[Saved entries]
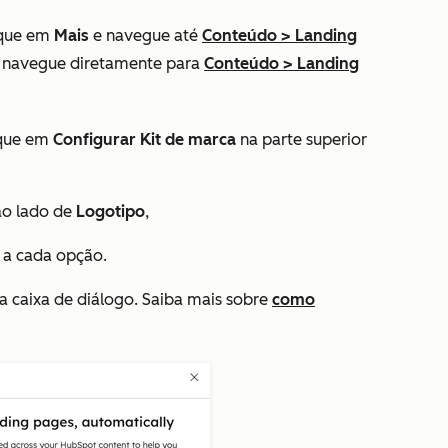
ique em
Mais
e navegue até
Conteúdo
>
Landing
, navegue diretamente para
Conteúdo
>
Landing
ique em
Configurar Kit de marca
na parte superior
o lado de
Logotipo
,
s a cada opção.
a caixa de diálogo. Saiba mais sobre
como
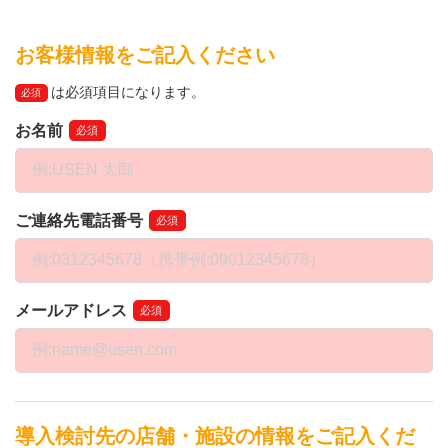
お客様情報をご記入ください
は必須項目になります。
必須
お名前
必須
ご連絡先電話番号
必須
メールアドレス
必須
導入検討先の店舗・施設の情報をご記入くだ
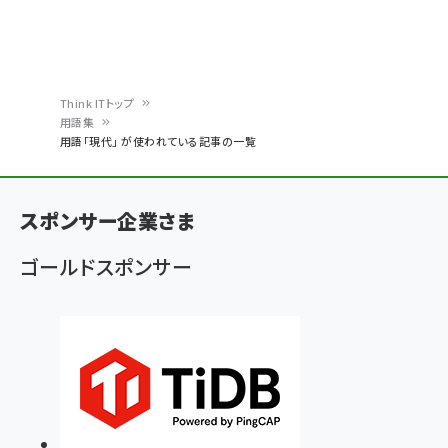
Think ITトップ
用語集
パ
用語「現代」 が使われている記事の一覧
ン
く
スポンサー企業さま
ず
ゴールドスポンサー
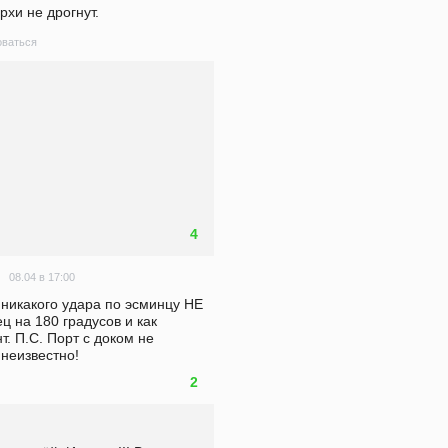
рхи не дрогнут.
ваться
4
08.04 в 17:00
 никакого удара по эсминцу НЕ 
 на 180 градусов и как 
. П.С. Порт с доком не 
 неизвестно!
2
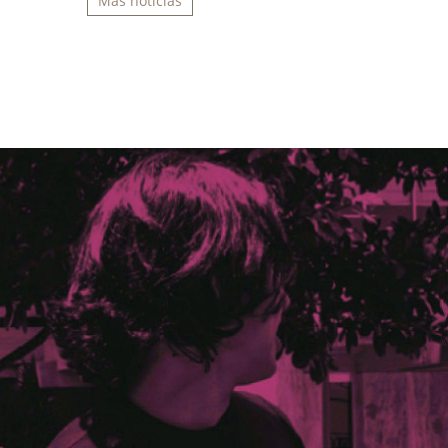
Más noticias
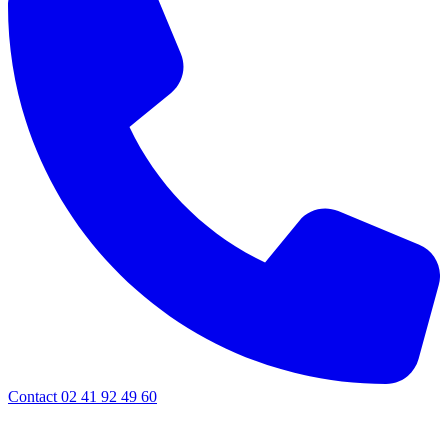
Contact 02 41 92 49 60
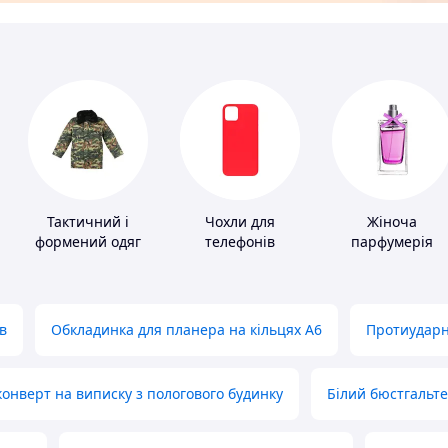
Тактичний і
Чохли для
Жіноча
формений одяг
телефонів
парфумерія
в
Обкладинка для планера на кільцях А6
Протиударн
нверт на виписку з пологового будинку
Білий бюстгальт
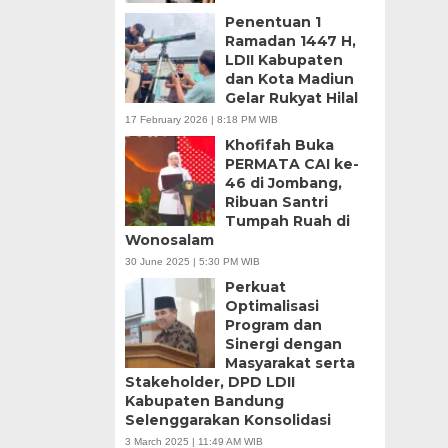
Penentuan 1
Ramadan 1447 H,
LDII Kabupaten
dan Kota Madiun
Gelar Rukyat Hilal
17 February 2026 | 8:18 PM WIB
Khofifah Buka
PERMATA CAI ke-
46 di Jombang,
Ribuan Santri
Tumpah Ruah di
Wonosalam
30 June 2025 | 5:30 PM WIB
Perkuat
Optimalisasi
Program dan
Sinergi dengan
Masyarakat serta
Stakeholder, DPD LDII
Kabupaten Bandung
Selenggarakan Konsolidasi
3 March 2025 | 11:49 AM WIB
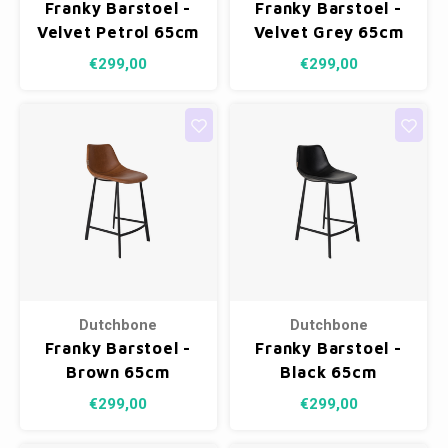
Franky Barstoel -
Franky Barstoel -
Velvet Petrol 65cm
Velvet Grey 65cm
€299,00
€299,00
Dutchbone
Dutchbone
Franky Barstoel -
Franky Barstoel -
Brown 65cm
Black 65cm
€299,00
€299,00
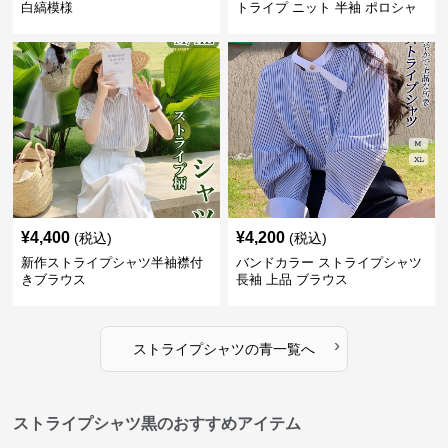
白縞模様
トライプ ニット 半袖 ポロシャ
ツ 夏
¥
4,400
¥
4,200
(税込)
(税込)
新作ストライプシャツ半袖襟付
バンドカラー ストライプシャツ
きブラウス
長袖 上品 ブラウス
›
ストライプシャツ
の
青
一覧へ
ストライプシャツ黒のおすすめアイテム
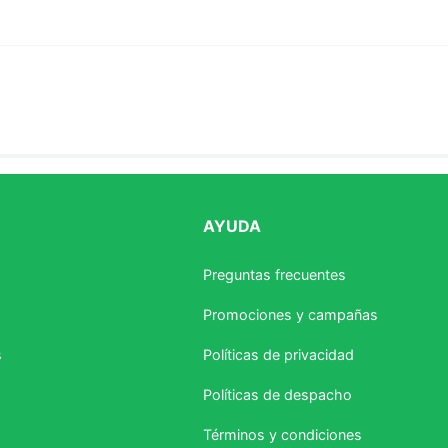
AYUDA
estrellas
Preguntas frecuentes
Promociones y campañas
s
Políticas de privacidad
Políticas de despacho
Términos y condiciones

» Problem to solve
Can you return every one of the rows above word for word, leaving the pictures out?

» Response
ique em
Mais
e navegue até
Conteúdo
>
Landing
, navegue diretamente para
Conteúdo
>
Landing
ique em
Configurar Kit de marca
na parte superior
o lado de
Logotipo
,
s a cada opção.
a caixa de diálogo. Saiba mais sobre
como
お客様情報をご記入ください
は必須項目になります。
必須
お名前
必須
ご連絡先電話番号
必須
メールアドレス
必須
導入検討先の店舗・施設の情報をご記入くだ
Think ITトップ
用語集
パ
用語「現代」 が使われている記事の一覧
ン
く
スポンサー企業さま
ず
ゴールドスポンサー
рхи не дрогнут.
ваться
4
08.04 в 17:00
 никакого удара по эсминцу НЕ 
 на 180 градусов и как 
. П.С. Порт с доком не 
 неизвестно!
2
Más noticias
Contact 02 41 92 49 60
Тактичний і
Чохли для
Жіноча
формений одяг
телефонів
парфумерія
в
Обкладинка для планера на кільцях А6
Протиударн
нверт на виписку з пологового будинку
Білий бюстгальт
Penentuan 1
Ramadan 1447 H,
LDII Kabupaten
dan Kota Madiun
Gelar Rukyat Hilal
17 February 2026 | 8:18 PM WIB
Khofifah Buka
PERMATA CAI ke-
46 di Jombang,
Ribuan Santri
Tumpah Ruah di
Wonosalam
30 June 2025 | 5:30 PM WIB
Perkuat
Optimalisasi
Program dan
Sinergi dengan
Masyarakat serta
Stakeholder, DPD LDII
Kabupaten Bandung
Selenggarakan Konsolidasi
3 March 2025 | 11:49 AM WIB
Franky Barstoel -
Franky Barstoel -
Velvet Petrol 65cm
Velvet Grey 65cm
€299,00
€299,00
Dutchbone
Dutchbone
Franky Barstoel -
Franky Barstoel -
Brown 65cm
Black 65cm
€299,00
€299,00
白縞模様
トライプ ニット 半袖 ポロシャ
ツ 夏
¥
4,400
¥
4,200
(税込)
(税込)
新作ストライプシャツ半袖襟付
バンドカラー ストライプシャツ
きブラウス
長袖 上品 ブラウス
›
ストライプシャツ
の
青
一覧へ
ストライプシャツ黒のおすすめアイテム
AYUDA
estrellas
Preguntas frecuentes
Promociones y campañas
s
Políticas de privacidad
Políticas de despacho
Términos y condiciones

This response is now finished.